S’il se confondait avec l’une ou l’autre, ( l’une ou l’autre des polarités serait alors absolutisée), le principe même de la relation , de l’interaction, (propre à la logique du tiers inclus) disparaitrait.

 

La Danse est puissance immanente expressive ontologique du corps, dans laquelle le théâtre ne peut totalement se dissoudre, car le corps n’en est qu’un des termes. L’image, elle, vient du dehors et est imposée au spectateur.

 

Le théâtre est une donnée hybride, il ne se confond avec aucun des arts qui la composent, il se nourrit et vit de ces interactions : l’immanence des corps d’un côté et la transcendance de l’image de l’autre. L’existence du texte (même s’il existe de très beaux spectacles sans texte) est le support et la garantie ultime que le théâtre n’est absorbé ni par la danse, ni par l’image, polarités jamais absolutisées ( ni fixées, ni arrêtées).  Le texte (et son interprétation) situe le théâtre dans « l’entre », support de ce tiers inclus porteur de la dynamique, lui même également jamais figé ou exclusif, oscillant à des degrés divers tantôt du côté de l’image, tantôt du côté de l’énergie contagieuse des corps [6]. (En termes de logique du tiers inclus entre actualisation et potentialisation de l’un ou de l’autre).

_Données affichées:_
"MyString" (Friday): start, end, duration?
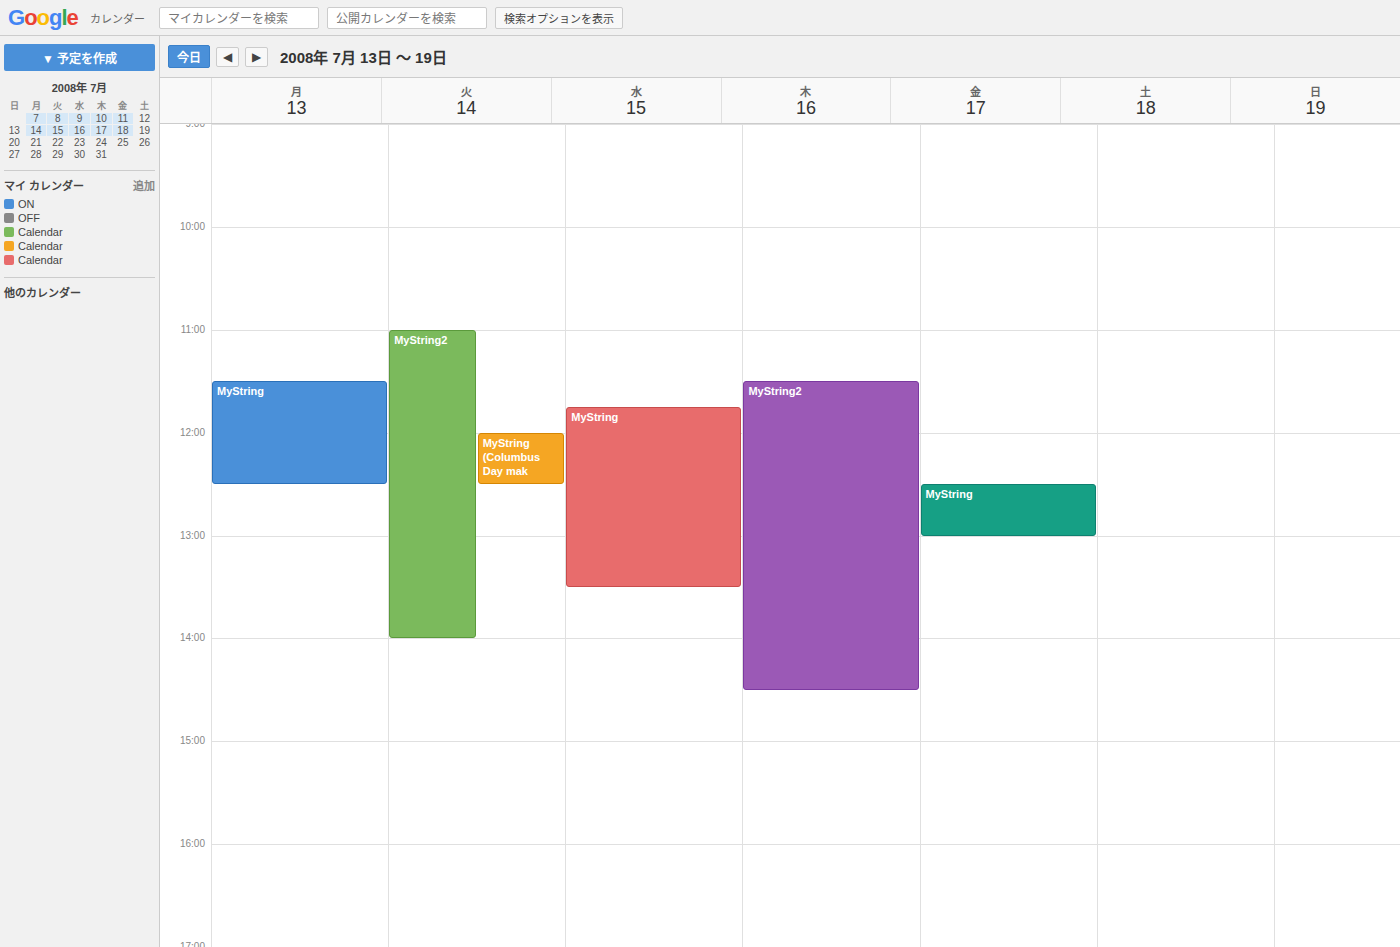
12:30 PM to 1:00 PM, 30 minutes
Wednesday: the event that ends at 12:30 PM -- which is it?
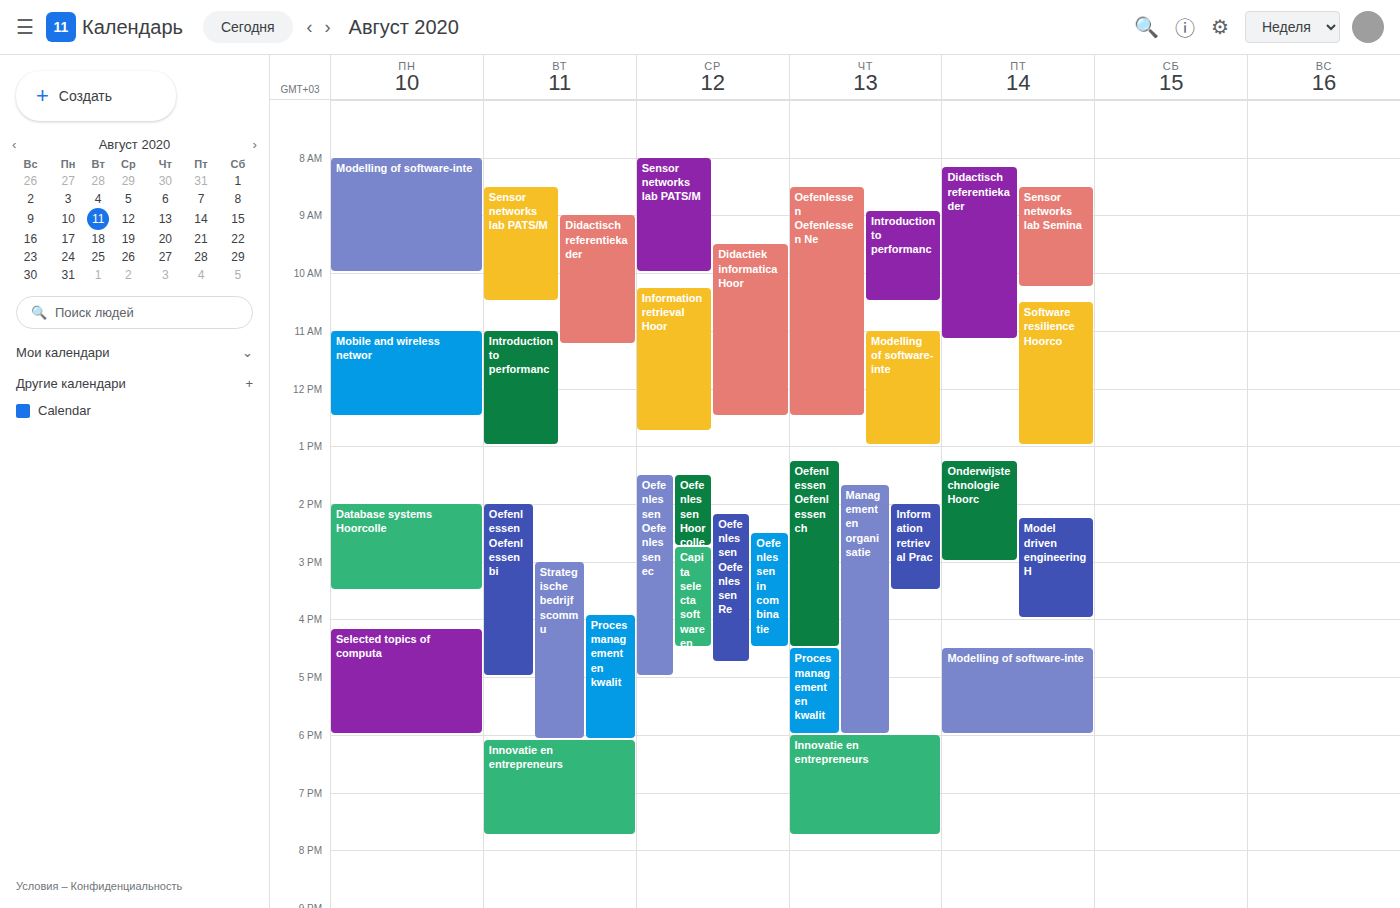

_À faire:_
[1] D'après le texte sur le théâtre, qu'est-ce qui constitue le support et la garantie ultime que le théâtre n'est absorbé ni par la danse, ni par l'image ?
[2] Recopiez le passage du texte sur le théâtre qui va de « La Danse est » jusqu'à « imposée au spectateur. », en substituant « public » à « spectateur ».
[3] Reprenez le texte sur le théâtre là où il s'arrête et prolongez-le.
Les données ne jouent ici aucun rôle.

_Les résultats:_
[1] L'existence du texte.

[2]
La Danse est puissance immanente expressive ontologique du corps, dans laquelle le théâtre ne peut totalement se dissoudre, car le corps n’en est qu’un des termes. L’image, elle, vient du dehors et est imposée au public.

[3]
 

Le texte est d’ordre symbolique. Le théâtre s’y raccroche pour traiter dans son élément propre, les inévitables négociations avec le corps dansant et avec l’imagerie spectaculaire. Etayé sur la symbolique textuelle, le théâtre peut rester en relation avec ses deux compagnes extérieures sans que cette négociation devienne une capitulation. (ce qui signifierait absolutisation des polarités en interaction).

 

« Le théâtre », ce tiers inclus, contient la dynamique émanant de ces interactions.

 

Badiou n’oppose donc pas de façon binaire corps et texte, image et texte, considérant que le corps est décisif au théâtre mais que le texte fonctionne comme une garantie symbolique que le théâtre ne sera pas absorbé par des zones où commandent des arts qui ont eux aussi à conserver leur indépendance. C’est ainsi que s’explique qu’au long cours, ce qui reste du théâtre, ce sont les textes. Les spectacles, résultats de négociations entre la symbolique du texte, le réel des corps et l’imagerie, sont éphémères, puisque ces négociations sont chaque soir remises en jeu. Le théâtre a lieu et il n’en reste que l’armature symbolique à partir de laquelle il a été possible de négocier en toute indépendance avec des zones étrangères, quoique requises.

 

Mais Badiou considère également que le théâtre peut et doit demeurer dans le retrait symbolique que constitue un texte, à partir duquel ce qui a disparu, la représentation, le spectacle, la négociation, peut être recommencé, ressuscité. Ceci ne signifie pas que le texte doit être fétichisé et qu’il constitue l’essence du théâtre, mais qu’il demeure comme trésor symbolique, comme garantie que le spectacle a eu lieu et aura lieu. « L’entre » théâtral est selon Badiou, suspendu au texte, il s’agit de l’éternité du théâtre.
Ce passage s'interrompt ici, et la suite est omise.